Although the USCS data cover the entire nation, our conclusions regarding the late-stage BC and CRC comparisons across SEER and non-SEER areas are based on only 46 of the 50 states (Kansas, Maryland, Minnesota, and Virginia were not included in our analyses). However, the state-level incidence rates of BC and CRC in these four excluded states are similar to the national average [28], so it is unlikely that our findings will be significantly different from other analyses using all states and had these states’ data been available.

In summary, using BC and CRC data our study demonstrated that SEER registries were not significantly different from non-SEER areas in terms of average age–race-specific proportions of late-stage BC or CRC, except for estimates of late-stage CRC for other race and young Asian and Hispanic women. Although case completeness was better in SEER areas than non-SEER areas, SEER areas had greater economic disadvantage and greater minority diversity among the population. Researchers using SEER data who attempt to generalize results to the entire nation need to be aware of these differences.

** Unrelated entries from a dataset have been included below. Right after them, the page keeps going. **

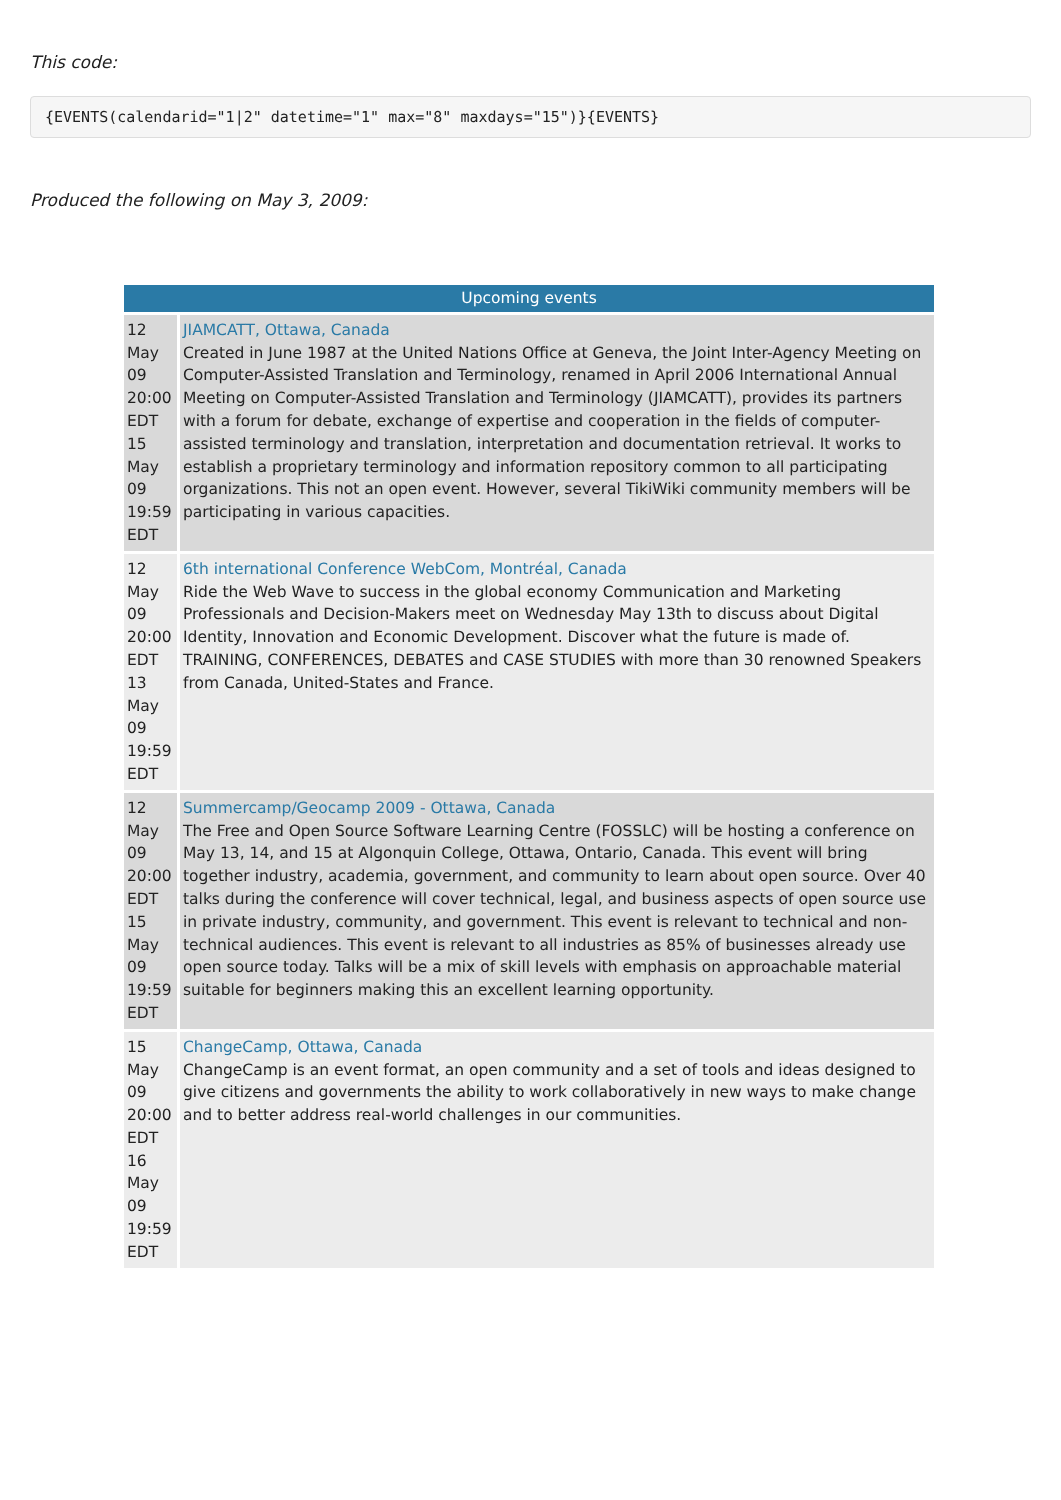This code:
{EVENTS(calendarid="1|2" datetime="1" max="8" maxdays="15")}{EVENTS}
Produced the following on May 3, 2009:
| Upcoming events | |
| --- | --- |
| 12 May 09 20:00 EDT 15 May 09 19:59 EDT | JIAMCATT, Ottawa, Canada Created in June 1987 at the United Nations Office at Geneva, the Joint Inter-Agency Meeting on Computer-Assisted Translation and Terminology, renamed in April 2006 International Annual Meeting on Computer-Assisted Translation and Terminology (JIAMCATT), provides its partners with a forum for debate, exchange of expertise and cooperation in the fields of computer-assisted terminology and translation, interpretation and documentation retrieval. It works to establish a proprietary terminology and information repository common to all participating organizations. This not an open event. However, several TikiWiki community members will be participating in various capacities. |
| 12 May 09 20:00 EDT 13 May 09 19:59 EDT | 6th international Conference WebCom, Montréal, Canada Ride the Web Wave to success in the global economy Communication and Marketing Professionals and Decision-Makers meet on Wednesday May 13th to discuss about Digital Identity, Innovation and Economic Development. Discover what the future is made of. TRAINING, CONFERENCES, DEBATES and CASE STUDIES with more than 30 renowned Speakers from Canada, United-States and France. |
| 12 May 09 20:00 EDT 15 May 09 19:59 EDT | Summercamp/Geocamp 2009 - Ottawa, Canada The Free and Open Source Software Learning Centre (FOSSLC) will be hosting a conference on May 13, 14, and 15 at Algonquin College, Ottawa, Ontario, Canada. This event will bring together industry, academia, government, and community to learn about open source. Over 40 talks during the conference will cover technical, legal, and business aspects of open source use in private industry, community, and government. This event is relevant to technical and non-technical audiences. This event is relevant to all industries as 85% of businesses already use open source today. Talks will be a mix of skill levels with emphasis on approachable material suitable for beginners making this an excellent learning opportunity. |
| 15 May 09 20:00 EDT 16 May 09 19:59 EDT | ChangeCamp, Ottawa, Canada ChangeCamp is an event format, an open community and a set of tools and ideas designed to give citizens and governments the ability to work collaboratively in new ways to make change and to better address real-world challenges in our communities. |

Our study also demonstrated several advantages to researchers from having available the entire USCS database in the RDCs. It allows researchers to study the entire cancer population of the US, with data quality comparable to the well-known SEER registries. The database which covers the entire nation also allows researchers to conduct geospatial analysis, and to examine local community or contextual predictors of late-stage diagnoses and other cancer outcomes. The database also allows better examination of racial and ethnic disparities in late-stage diagnoses of CRC or other cancers, which would not be possible by using SEER data alone. In addition, for rare cancers, USCS data have the advantage of providing a larger sample size than SEER data—about three times larger for BC and CRC. Larger sample sizes for rare cancers may allow for more rigorous analyses than are possible with SEER registry data alone. These rich opportunities for population-based research were not possible prior to the release of these RDC-enabled combined registry data.